Di Pecat dan Di Hukum Seumur Hidup,”Prada Yuandi Terbukti Hilangkan Nyawa Sri Mulayani

Pemerintah413 views

MabesNews.com, Pontianak – Bertempat di ruang Sidang Cakra Majelis Hakim Pengadilan Militer I-05 Pontianak Melaksanakan Sidang dengan Agenda Pembacaan Putusan Perkara Pembunuhan atas nama Prada Yuandi pada Selasa, 28 November 2023 Pagi.

Pada saat pelaksanaan sidang pembacaan putusan, majelis hakim menyatakan terdakwa Prada Yuandi terbukti secara sah dan meyakinkan bersalah melakukan pembunuhan berencana terhadap tunangannya dan dijatuhi hukuman pidana penjara seumur hidup. Terdakwa juga dijatuhi hukuman tambahan yaitu di pecat dari dinas Militer.

Keluarga Korban yang turut hadir dan di dampingi Kuasa Hukumnya (Jailani Cristo) menyaksikan pelaksanaan pembacaan putusan persidangan tersebut mengaku puas dan adil atas putusan Majelis Hakim.

Kasus ini terungkap saat seorang warga di Desa Sebunga, Kabupaten Sambas menemukan kerangka di lahan kosong saat hendak mencari kayu bakar pada 31 Mei 2023 lalu.

Dari sana terungkap kerangka manusia yang merupakan Sri Mulyani,sejalan dengan laporkan keluarga hilang sejak Desember 2022 lalu.

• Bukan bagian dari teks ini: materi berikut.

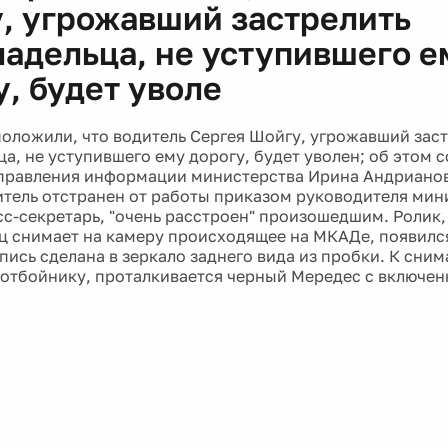
, угрожавший застрелить
ладельца, не уступившего е
у, будет уволе
оложили, что водитель Сергея Шойгу, угрожавший зас
ца, не уступившего ему дорогу, будет уволен; об этом 
правления информации министерства Ирина Андрианова
итель отстранен от работы приказом руководителя мин
сс-секретарь, "очень расстроен" произошедшим. Ролик,
ц снимает на камеру происходящее на МКАДе, появился
апись сделана в зеркало заднего вида из пробки. К сни
 отбойнику, проталкивается черный Мередес с включен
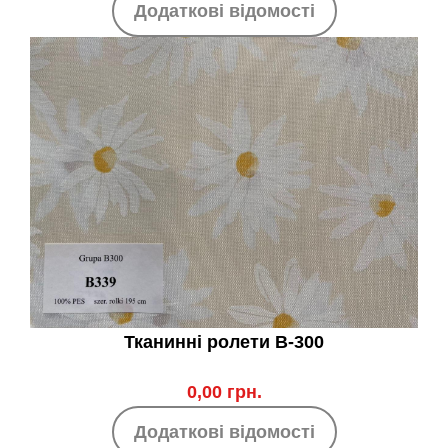
Додаткові відомості
Тканинні ролети B-300
0,00 грн.
Додаткові відомості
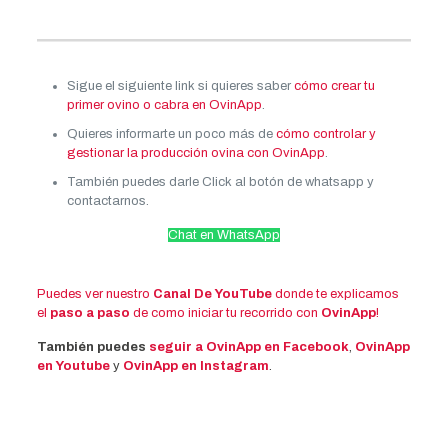
Sigue el siguiente link si quieres saber
cómo crear tu
primer ovino o cabra en OvinApp
.
Quieres informarte un poco más de
cómo controlar y
gestionar la producción ovina con OvinApp
.
También puedes darle Click al botón de whatsapp y
contactarnos.
Chat en WhatsApp
Puedes ver nuestro
Canal De YouTube
donde te explicamos
el
paso a paso
de como iniciar tu recorrido con
OvinApp
!
También puedes
seguir a OvinApp en Facebook
,
OvinApp
en Youtube
y
OvinApp en Instagram
.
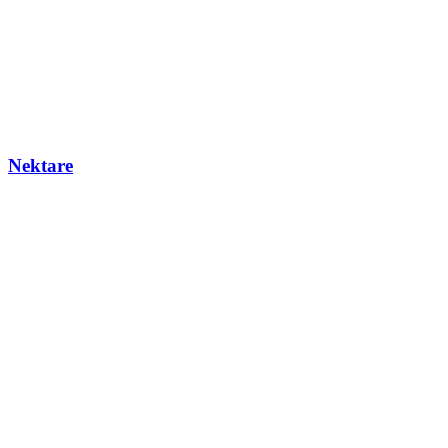
Nektare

Berdasarkan penyelidikan, terungkapnya bahwa Sri Mulyani di bunuh tunangannya bernama Prada Yuandi yang merupakan oknum anggota TNI AD.

Selanjutnya, pihak keluarga korban menduga pelaku tidak melakukan aksinya sendirian, pihak keluarga korban meminta agar pihak kepolisian Polda Kalbar harus mencari selingkuhan pelaku yang bernama Yanti.

“Kami berharap kepolisian polda kalbar harus cari juga yanti ini, jangan dong orang yang diduga ikut membunuh kok berkeliaran, kami akan desak kapolda untuk mencari yanti, karena harus cepat di proses kalau perlu dihukum juga seumur hidup,” Kata Jailani selaku kuasa hukum keluarga korban.

Lanjutnya, kuasa hukum keluarga korban juga menerangkan bahwa terduga pelaku yaitu selingkuhannya sudah pernah diperiksa tetapi waktu diminta untuk menjadi saksi dipengadilan ia tidak pernah hadir.

Sementara itu, pihak pengadilan militer melalui humas Agus Sulistiyo menerangkan bahwa putusan ini belum BHT (Berkekuatan Hukum Tetap) yang dimana masih dapat diajukan upaya hukum baik dari terdakwa maupun Auditor Militer.

“Keputusan ini belum BHT, Makanya akan kita lihat 7 hari kedepan, apakah ada upaya hukum yang diajukan oleh penasehat hukum atau seperti apa dan apabila sudah BHT tidak ada upaya hukum maupun banding nanti dapat diliat statusnya diweb kita,” Ujar Agus Sulistiyo selaku Humas Pengadilan Militer.

Setelah sidang putusan selesai, keluarga korban kembali memanas dan langsung melampiaskan kekesalannya dengan mengejar pelaku, sehingga pelaku segera dimasukkan ke mobil tahanan.